> _Given records_:
Segment Open
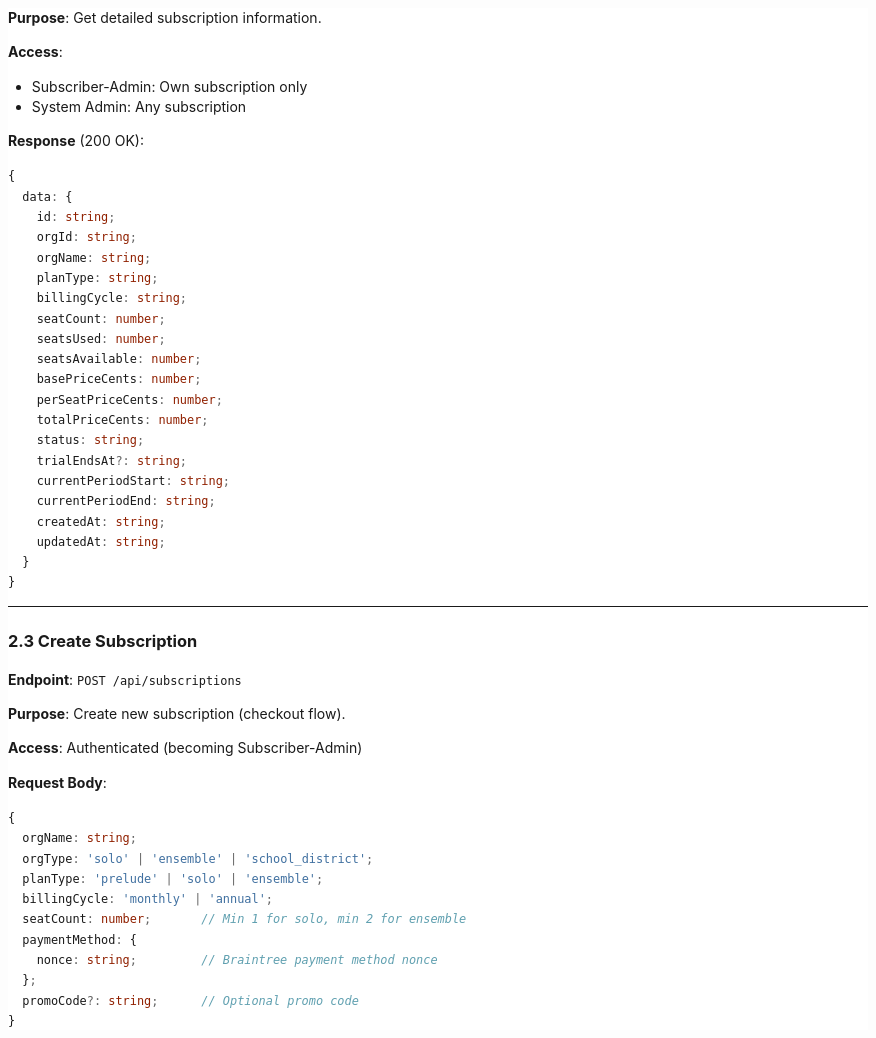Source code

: **Purpose**: Get detailed subscription information.

**Access**: 
- Subscriber-Admin: Own subscription only
- System Admin: Any subscription

**Response** (200 OK):
```typescript
{
  data: {
    id: string;
    orgId: string;
    orgName: string;
    planType: string;
    billingCycle: string;
    seatCount: number;
    seatsUsed: number;
    seatsAvailable: number;
    basePriceCents: number;
    perSeatPriceCents: number;
    totalPriceCents: number;
    status: string;
    trialEndsAt?: string;
    currentPeriodStart: string;
    currentPeriodEnd: string;
    createdAt: string;
    updatedAt: string;
  }
}
```

---

### 2.3 Create Subscription

**Endpoint**: `POST /api/subscriptions`

**Purpose**: Create new subscription (checkout flow).

**Access**: Authenticated (becoming Subscriber-Admin)

**Request Body**:
```typescript
{
  orgName: string;
  orgType: 'solo' | 'ensemble' | 'school_district';
  planType: 'prelude' | 'solo' | 'ensemble';
  billingCycle: 'monthly' | 'annual';
  seatCount: number;       // Min 1 for solo, min 2 for ensemble
  paymentMethod: {
    nonce: string;         // Braintree payment method nonce
  };
  promoCode?: string;      // Optional promo code
}
```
Segment Closed
Tally the lines above that include "Purpose", and reply with only the tally.

2